Task details:
Find the word "cookies" below. Copy each line that has it.

(Beginning of Provided information)

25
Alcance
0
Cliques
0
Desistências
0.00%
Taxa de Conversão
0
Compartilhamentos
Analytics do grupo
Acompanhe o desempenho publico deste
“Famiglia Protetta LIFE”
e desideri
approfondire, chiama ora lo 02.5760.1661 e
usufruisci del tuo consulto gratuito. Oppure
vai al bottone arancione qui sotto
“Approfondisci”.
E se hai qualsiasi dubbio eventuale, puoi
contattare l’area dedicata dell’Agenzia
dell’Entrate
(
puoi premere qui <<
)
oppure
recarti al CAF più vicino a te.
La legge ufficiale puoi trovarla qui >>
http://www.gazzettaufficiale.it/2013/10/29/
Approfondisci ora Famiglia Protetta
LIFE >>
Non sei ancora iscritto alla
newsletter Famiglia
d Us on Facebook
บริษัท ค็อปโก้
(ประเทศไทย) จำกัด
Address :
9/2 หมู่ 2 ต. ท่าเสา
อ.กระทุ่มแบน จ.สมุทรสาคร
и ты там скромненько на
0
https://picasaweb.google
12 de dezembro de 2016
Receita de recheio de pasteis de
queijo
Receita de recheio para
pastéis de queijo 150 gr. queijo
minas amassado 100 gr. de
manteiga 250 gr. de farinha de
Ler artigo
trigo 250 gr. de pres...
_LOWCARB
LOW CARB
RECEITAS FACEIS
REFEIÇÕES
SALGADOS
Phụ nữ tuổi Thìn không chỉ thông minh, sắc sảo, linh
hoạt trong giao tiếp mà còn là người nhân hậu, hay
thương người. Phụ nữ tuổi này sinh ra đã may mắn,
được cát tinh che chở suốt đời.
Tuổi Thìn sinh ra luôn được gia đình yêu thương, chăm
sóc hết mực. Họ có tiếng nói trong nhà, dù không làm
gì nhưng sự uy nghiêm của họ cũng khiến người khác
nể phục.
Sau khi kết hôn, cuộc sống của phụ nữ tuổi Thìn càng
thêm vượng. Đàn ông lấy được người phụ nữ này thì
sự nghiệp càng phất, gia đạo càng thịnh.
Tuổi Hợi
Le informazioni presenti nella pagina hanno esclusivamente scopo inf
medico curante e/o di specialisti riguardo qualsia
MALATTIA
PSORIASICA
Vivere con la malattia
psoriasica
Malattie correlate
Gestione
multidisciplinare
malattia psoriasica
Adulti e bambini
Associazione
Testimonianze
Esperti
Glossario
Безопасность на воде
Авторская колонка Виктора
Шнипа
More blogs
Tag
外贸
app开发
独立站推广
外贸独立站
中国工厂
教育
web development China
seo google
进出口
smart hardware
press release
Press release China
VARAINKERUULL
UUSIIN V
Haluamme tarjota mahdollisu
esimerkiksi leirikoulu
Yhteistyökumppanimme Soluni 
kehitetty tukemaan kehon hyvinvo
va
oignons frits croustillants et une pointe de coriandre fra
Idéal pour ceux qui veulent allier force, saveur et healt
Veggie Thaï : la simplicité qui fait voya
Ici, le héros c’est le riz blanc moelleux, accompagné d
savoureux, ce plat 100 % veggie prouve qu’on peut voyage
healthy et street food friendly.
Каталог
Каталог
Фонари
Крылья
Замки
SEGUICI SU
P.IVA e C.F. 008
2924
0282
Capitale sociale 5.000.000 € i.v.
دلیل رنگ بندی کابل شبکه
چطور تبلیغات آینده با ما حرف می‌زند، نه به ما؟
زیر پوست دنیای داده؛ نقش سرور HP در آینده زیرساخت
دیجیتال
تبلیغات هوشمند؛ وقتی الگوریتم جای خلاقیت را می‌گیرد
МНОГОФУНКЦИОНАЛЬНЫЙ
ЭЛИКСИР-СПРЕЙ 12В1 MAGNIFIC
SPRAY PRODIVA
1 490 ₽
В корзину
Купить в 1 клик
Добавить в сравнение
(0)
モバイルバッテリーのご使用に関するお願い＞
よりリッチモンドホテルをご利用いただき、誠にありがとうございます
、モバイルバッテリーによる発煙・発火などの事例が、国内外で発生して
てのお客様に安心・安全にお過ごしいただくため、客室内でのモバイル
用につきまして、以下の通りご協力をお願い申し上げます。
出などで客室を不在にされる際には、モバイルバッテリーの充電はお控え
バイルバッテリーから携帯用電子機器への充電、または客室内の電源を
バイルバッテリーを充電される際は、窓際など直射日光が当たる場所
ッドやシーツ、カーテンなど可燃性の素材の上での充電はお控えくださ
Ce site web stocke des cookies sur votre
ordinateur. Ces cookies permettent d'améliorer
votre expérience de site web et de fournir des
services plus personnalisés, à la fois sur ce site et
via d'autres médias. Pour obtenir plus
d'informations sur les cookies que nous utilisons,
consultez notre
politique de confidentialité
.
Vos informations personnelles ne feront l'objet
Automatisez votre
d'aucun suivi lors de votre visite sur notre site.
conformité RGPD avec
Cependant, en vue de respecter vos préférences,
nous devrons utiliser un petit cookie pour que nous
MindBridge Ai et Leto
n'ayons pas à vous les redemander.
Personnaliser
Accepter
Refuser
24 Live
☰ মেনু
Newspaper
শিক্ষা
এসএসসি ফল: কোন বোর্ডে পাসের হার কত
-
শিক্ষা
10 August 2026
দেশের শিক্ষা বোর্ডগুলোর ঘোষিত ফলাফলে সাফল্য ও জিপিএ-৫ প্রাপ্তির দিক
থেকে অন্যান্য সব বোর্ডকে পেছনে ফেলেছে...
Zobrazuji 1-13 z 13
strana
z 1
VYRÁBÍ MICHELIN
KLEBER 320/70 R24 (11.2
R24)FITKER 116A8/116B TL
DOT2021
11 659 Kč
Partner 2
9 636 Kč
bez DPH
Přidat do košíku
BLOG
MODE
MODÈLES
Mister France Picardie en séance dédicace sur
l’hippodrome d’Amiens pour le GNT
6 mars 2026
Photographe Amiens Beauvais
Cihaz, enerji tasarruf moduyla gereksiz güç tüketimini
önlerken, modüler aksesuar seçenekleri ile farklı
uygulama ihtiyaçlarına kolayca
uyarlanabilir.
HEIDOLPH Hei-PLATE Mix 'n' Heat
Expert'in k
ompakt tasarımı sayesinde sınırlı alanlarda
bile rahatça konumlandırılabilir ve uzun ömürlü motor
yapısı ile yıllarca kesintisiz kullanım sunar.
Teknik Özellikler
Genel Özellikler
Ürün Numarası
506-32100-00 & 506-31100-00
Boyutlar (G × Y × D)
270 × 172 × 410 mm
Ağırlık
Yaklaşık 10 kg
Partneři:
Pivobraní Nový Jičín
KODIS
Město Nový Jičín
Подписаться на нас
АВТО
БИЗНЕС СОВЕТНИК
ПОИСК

(End of Provided information)

Solved exercise:
Ce site web stocke des cookies sur votre
ordinateur. Ces cookies permettent d'améliorer
d'informations sur les cookies que nous utilisons,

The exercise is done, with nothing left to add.